Parsing of lottery websites

Demo

The following script should put you in a state where the last line will make a bunch of requests to the Pennsylvania lottery website, parse the tables of games/prizes, and print to your terminal a JSON structure of all of the games.

git clone https://github.com/owogawc/lottery_data_scraper
cd lottery_data_scraper
python3 -m venv ~/.virtualenvs/lottery_data_scraper
. ~/.virtualenvs/lottery_data_scraper
pip3 install -e .

PY_LOG_LVL=DEBUG USE_CACHE=true python3 -m lottery_data_scraper.pennsylvania 

If you have jq installed, you can get some formatted output by piping it to jq (and redirecting STDERR to /dev/null).

PY_LOG_LVL=DEBUG USE_CACHE=true python3 -m lottery_data_scraper.pennsylvania 2> /dev/null | jq

Data models

We're using marshmallow to validate and serialize data.

I'm including the schemas here just so you can quickly get a general idea of what data fields we're able to scrape from most lottery websites. What you see in this README might not be up-to-date with what's in schemas.py.

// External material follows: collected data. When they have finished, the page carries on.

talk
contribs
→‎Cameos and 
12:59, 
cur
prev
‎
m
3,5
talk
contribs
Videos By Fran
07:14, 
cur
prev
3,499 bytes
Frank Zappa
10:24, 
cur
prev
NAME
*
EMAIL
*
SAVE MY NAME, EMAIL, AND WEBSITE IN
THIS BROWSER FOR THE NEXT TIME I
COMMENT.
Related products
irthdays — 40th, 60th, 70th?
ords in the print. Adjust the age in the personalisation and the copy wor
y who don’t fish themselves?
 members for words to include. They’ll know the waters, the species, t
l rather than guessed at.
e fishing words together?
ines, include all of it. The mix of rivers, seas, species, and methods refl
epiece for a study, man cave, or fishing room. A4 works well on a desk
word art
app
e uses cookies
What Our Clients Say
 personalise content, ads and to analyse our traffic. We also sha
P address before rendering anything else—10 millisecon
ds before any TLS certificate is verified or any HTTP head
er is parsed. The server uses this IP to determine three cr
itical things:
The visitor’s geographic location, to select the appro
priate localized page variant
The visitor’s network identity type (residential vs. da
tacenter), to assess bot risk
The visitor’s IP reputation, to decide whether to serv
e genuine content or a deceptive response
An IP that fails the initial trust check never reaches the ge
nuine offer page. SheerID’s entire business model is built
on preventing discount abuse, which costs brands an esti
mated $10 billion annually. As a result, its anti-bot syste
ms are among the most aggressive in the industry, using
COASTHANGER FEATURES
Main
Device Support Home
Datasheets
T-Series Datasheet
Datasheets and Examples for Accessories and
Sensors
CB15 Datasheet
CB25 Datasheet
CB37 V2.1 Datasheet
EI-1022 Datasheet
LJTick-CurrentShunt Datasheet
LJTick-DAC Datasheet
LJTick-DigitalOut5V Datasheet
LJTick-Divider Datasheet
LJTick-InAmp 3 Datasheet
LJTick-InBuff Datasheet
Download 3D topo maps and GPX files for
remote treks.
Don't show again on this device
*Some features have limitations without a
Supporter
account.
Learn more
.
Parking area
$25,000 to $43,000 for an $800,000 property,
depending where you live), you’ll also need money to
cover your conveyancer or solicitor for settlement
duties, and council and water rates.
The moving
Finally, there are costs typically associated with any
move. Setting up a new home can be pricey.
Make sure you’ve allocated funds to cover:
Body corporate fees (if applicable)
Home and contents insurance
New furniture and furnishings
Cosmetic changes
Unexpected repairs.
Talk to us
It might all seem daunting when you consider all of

As of 2023-04-07 the schemas are a work-in-progress. The remaining TODO is to determine and specify which fields are absolutely required and which are optional.

Game Schema

class GameSchema(Schema):
    class Meta:
        render_module = json

    id = fields.Integer()
    created_at = fields.DateTime(load_default=datetime.utcnow)
    game_id = fields.Str()
    name = fields.Str()
    description = fields.Str()
    image_urls = fields.Function(
        lambda x: json.loads(x.image_urls) if x.image_urls else [],
        deserialize=lambda x: None if x.image_urls == [] else json.dumps(x.image_urls),
    )
    how_to_play = fields.Str()
    num_tx_initial = fields.Integer()
    price = fields.Number()
    prizes = fields.Nested(PrizeSchema, many=True)
    state = fields.Str()
    updated_at = fields.DateTime()
    url = fields.Str()

Prize Schema

class PrizeSchema(Schema):
    class Meta:
        render_module = json

    id = fields.Integer()
    game_id = fields.Integer()
    available = fields.Integer()
    claimed = fields.Integer()
    created_at = fields.DateTime(load_default=datetime.utcnow)
    value = fields.Number()
    prize = fields.Str()

Tests

Testing is kind of tricky because you can't rely on just python with its requests library. Some states have some scrape protections that require you actually run JavaScript. Some states have extreme scrape protection that require you to actually run a display. They check for some rendering context that doesn't exist when you run a headless browser in Selenium. To scrape those sites, you actually have to run a X virtual framebuffer. Testing in these cases isn't as simple as running python3 -m unittest discover.

Contributing

git clone https://github.com/owogawc/lottery_data_scraper
cd lottery_data_scraper
python3 -m venv ~/.virtualenvs/lottery_data_scraper
. ~/.virtualenvs/lottery_data_scraper
pip3 install -e .

Then you should be able to run make test and see the tests pass.